**Document source:**
::::
Quand Nicolas Bordas m'a proposé de m'essayer à mon tour à la (visiblement fameuse) ascension du #cocotier, j'ai accepté bien volontiers, d'autant plus lorsqu'il m'a confié que les contributrices étaient trop minoritaires... Encore fallait-il trouver un sujet idoine, accrocheur, susceptible d'entraîner un maximum de lecteurs. J'aurais pu parler sexe en biaisant cela par un angle techno (dommage, c'est déjà fait), ou encore écrire un énième sujet sur telle marque tech en pleine ascension - ou en pleine descente aux enfers (sujets que je préfère réserver à mon employeur...).

Jeunesse éternelle sur pellicule argentique

En cette fin d'année, propice aux bilans et autres rétrospectives, j'ai préféré partager avec vous deux créations qui m'ont bluffée cette année, d'un point de vue culturel et "sociétal". Il y a eu cette expo photo de Larry Clark, qui donne à voir plusieurs générations d'ados, à la jeunesse éternellement saisie sur des pellicules argentiques. Alors oui, il y a eu cette polémique autour de leur côté (supposé) sulfureux, qui a valu une interdiction de cette expo aux mineurs... Un fait intéressant, on ne peut plus révélateur d'une certaine frilosité ambiante - les photos quelque peu plus complaisantes de Nan Goldin, exposées en 2006 http://icartiens.com/spip.php?article195 au Centre Pompidou n'ont guère suscité un tel émoi.

J'en ai parlé ici , cette expo est follement touchante parce que l'on y voit avant tout des portraits d'ados, parfois disparus depuis ces shootings, aufil des décennies - des punks des années 80 aux skateurs des années 90, ensuite filmés par Larry Clark dans Wassup rockers. Des ados nous renvoient à notre propre adolescence. Des portraits d'ados, miroirs (peut-être déformants) qui auraient dû avant tout être vus par les ados...
::::
**Données:**
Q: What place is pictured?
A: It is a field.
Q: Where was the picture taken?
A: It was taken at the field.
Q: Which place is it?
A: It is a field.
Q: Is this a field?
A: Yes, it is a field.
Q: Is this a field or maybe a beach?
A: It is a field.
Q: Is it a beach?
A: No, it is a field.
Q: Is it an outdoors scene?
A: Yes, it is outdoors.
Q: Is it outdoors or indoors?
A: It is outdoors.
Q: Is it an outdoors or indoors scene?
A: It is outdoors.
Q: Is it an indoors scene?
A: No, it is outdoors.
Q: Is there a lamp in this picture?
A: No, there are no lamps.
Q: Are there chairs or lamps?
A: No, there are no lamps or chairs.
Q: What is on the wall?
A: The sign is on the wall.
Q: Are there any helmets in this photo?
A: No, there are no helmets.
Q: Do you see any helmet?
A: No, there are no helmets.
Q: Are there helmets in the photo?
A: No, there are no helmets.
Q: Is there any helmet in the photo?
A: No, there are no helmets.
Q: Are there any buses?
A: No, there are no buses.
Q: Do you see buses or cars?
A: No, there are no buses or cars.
::::
**Consigne:**
Répondez à ces questions à partir du billet sur l'exposition de Larry Clark.
1. Qui a proposé de s'essayer à l'ascension du #cocotier ?
2. Quelle mesure a été prise contre l'exposition de Larry Clark à la suite de la polémique ?
3. Dans quel film Larry Clark a-t-il ensuite filmé les skateurs des années 90 ?

**Votre réponse:**
1. Nicolas Bordas.
2. Elle a été interdite aux mineurs.
3. Wassup rockers.